Die Schaffung grundlegender Voraussetzungen, wie die formalrechtliche Verankerung der Dezentralisierung in Verfassung und Gesetzen sowie die Begleitung durch eine nationale Weiterbildungsstrategie zu Gunsten aller Akteure, sind erreichte Meilensteine in diesem politisch-administrativen Reformprozess. Für die vier Pilotbereiche Bildung, Gesundheit, Wasser und Umwelt wurde 2016 die Übertragung der Kompetenzen an Regionen und Gemeinden verabschiedet.

Durch die vom Vorhaben unterstützten gemeinsamen Weiterbildungen hat sich die Zusammenarbeit zwischen den dekonzentrierten staatlichen Diensten und den Gemeinden erheblich verbessert.

Die Einrichtung und Inbetriebnahme des Weiterbildungszentrums Centre de Formation en Gestion des Collectivités Territoriales (CFGCT) für gewählte und ernannte Amts- und Mandatsträger der Gebietskörperschaften ist ebenfalls ein wichtiger Beitrag zur Stärkung lokaler Kompetenzen und Ressourcen. Das Institut wird auch von anderen Entwicklungspartnern genutzt.

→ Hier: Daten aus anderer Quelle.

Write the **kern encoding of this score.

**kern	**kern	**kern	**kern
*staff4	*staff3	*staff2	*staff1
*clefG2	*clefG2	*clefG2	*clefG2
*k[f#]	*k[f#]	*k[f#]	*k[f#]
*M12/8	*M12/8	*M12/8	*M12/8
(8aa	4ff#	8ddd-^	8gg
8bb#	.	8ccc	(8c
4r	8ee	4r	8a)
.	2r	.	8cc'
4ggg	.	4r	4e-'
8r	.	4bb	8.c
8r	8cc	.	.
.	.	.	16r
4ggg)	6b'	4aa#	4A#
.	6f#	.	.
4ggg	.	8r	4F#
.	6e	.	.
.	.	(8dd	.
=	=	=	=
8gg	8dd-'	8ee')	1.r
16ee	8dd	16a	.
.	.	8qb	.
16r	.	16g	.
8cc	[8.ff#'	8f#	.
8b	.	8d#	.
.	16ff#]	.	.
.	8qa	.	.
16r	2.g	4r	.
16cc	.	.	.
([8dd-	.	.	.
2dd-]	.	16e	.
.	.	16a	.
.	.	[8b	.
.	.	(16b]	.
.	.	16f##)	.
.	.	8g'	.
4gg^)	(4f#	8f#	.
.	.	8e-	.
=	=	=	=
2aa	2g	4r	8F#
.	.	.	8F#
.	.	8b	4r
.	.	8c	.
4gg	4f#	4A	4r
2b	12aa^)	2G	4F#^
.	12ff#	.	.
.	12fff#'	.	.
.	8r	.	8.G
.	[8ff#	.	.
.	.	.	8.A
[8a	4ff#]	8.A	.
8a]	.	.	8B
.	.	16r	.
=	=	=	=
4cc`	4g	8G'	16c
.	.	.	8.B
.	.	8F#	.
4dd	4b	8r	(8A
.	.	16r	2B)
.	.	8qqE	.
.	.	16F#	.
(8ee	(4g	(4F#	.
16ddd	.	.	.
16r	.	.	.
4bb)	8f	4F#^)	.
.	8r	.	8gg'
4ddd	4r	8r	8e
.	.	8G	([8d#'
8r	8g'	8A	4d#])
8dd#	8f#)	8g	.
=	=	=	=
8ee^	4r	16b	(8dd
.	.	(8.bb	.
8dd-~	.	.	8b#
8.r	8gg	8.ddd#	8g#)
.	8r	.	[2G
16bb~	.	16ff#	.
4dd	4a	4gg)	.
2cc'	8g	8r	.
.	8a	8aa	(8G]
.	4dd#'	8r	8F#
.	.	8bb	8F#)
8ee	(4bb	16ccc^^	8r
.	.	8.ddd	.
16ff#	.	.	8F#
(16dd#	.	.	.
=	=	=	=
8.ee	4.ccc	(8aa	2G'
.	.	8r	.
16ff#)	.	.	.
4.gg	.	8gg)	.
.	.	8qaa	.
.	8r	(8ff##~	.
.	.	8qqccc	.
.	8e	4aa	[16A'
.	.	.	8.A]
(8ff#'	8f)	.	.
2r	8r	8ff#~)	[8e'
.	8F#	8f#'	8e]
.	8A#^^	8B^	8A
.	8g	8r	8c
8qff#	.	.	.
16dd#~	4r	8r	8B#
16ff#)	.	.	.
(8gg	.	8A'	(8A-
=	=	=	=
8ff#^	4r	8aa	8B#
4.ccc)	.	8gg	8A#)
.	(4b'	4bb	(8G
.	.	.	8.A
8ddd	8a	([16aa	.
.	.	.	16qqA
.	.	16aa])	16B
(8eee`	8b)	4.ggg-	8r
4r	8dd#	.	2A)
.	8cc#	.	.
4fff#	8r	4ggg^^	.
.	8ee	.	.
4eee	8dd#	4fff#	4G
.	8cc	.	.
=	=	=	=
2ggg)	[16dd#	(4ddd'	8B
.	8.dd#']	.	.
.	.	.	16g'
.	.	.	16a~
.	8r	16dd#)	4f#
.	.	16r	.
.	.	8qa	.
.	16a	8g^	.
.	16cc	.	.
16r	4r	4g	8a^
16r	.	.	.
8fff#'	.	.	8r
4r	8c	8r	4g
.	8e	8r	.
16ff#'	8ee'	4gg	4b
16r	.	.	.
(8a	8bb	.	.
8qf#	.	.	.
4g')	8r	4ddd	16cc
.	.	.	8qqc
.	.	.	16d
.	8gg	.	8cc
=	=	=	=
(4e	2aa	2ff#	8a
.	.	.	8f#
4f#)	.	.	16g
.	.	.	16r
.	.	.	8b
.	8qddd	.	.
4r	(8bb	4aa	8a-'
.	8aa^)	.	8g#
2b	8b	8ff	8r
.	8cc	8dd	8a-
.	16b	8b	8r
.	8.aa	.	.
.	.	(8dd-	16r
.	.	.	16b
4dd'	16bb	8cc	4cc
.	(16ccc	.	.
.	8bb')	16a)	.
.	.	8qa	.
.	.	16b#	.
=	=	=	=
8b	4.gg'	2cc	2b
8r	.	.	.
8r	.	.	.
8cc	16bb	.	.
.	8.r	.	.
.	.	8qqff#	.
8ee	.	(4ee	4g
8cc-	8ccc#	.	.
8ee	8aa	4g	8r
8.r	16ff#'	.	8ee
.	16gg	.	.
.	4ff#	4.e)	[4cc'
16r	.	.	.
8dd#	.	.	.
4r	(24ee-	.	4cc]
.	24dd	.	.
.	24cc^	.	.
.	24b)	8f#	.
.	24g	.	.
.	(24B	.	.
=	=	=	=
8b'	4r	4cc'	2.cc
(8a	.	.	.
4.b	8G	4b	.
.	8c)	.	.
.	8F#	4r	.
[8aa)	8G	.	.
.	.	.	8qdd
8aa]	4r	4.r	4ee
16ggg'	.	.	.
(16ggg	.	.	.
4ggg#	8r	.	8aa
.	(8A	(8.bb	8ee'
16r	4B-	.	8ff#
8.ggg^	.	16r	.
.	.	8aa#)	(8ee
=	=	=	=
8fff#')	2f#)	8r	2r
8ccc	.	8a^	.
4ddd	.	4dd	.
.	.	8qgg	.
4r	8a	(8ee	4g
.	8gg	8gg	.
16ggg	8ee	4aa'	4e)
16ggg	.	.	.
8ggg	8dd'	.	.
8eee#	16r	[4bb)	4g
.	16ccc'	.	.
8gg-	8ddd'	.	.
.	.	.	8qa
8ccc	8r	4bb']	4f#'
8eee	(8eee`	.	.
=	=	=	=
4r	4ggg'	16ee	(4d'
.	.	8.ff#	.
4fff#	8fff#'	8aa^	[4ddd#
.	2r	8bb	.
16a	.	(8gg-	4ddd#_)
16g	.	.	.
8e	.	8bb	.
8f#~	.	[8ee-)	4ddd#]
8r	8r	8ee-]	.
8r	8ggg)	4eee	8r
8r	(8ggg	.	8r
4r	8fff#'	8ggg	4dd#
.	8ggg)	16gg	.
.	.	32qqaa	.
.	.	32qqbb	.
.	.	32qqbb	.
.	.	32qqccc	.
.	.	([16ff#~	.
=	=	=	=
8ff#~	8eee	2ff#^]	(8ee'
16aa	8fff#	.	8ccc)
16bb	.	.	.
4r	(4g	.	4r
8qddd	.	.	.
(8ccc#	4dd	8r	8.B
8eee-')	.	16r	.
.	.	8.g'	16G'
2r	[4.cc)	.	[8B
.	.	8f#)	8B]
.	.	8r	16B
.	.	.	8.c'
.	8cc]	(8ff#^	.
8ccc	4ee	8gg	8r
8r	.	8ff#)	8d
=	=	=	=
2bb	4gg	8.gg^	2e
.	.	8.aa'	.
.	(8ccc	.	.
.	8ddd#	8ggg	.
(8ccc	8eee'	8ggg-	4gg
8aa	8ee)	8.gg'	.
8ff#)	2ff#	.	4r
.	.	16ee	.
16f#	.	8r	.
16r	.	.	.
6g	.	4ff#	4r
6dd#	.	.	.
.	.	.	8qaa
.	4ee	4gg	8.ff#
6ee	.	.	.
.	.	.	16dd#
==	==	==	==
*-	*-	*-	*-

In ausgewählten Gemeinden sind bei der partizipativen Erarbeitung von Plänen und Budgets nachhaltige Erfolge erzielt worden. In 44 von 51 Partnergemeinden werden in Abstimmungsforen unterschiedliche kommunale Belange von den beteiligten sozialen Gruppen diskutiert. 51 Partnergemeinden haben ein Forum, um den kommunalen Investitionsplan zu erarbeiten. 27 Gemeinden nutzen eine eigene Kommunikationsstrategie, die Transparenz und partizipative Entscheidungsfindung in den Gemeinden erleichtert. 9 Pilotkommunen haben erste positive Erfahrungen mit der partizipativen Budgeterstellung gesammelt.

Die Beteiligung von Frauen und benachteiligten Gruppen am kommunalen politischen Prozess hat sich verbessert: In den 51 beratenen Gemeinden sind Genderberaterinnen und -berater, als sogenannte Gender Focal Points, in allen wichtigen kommunalen Gremien an den Entscheidungsfindungen beteiligt.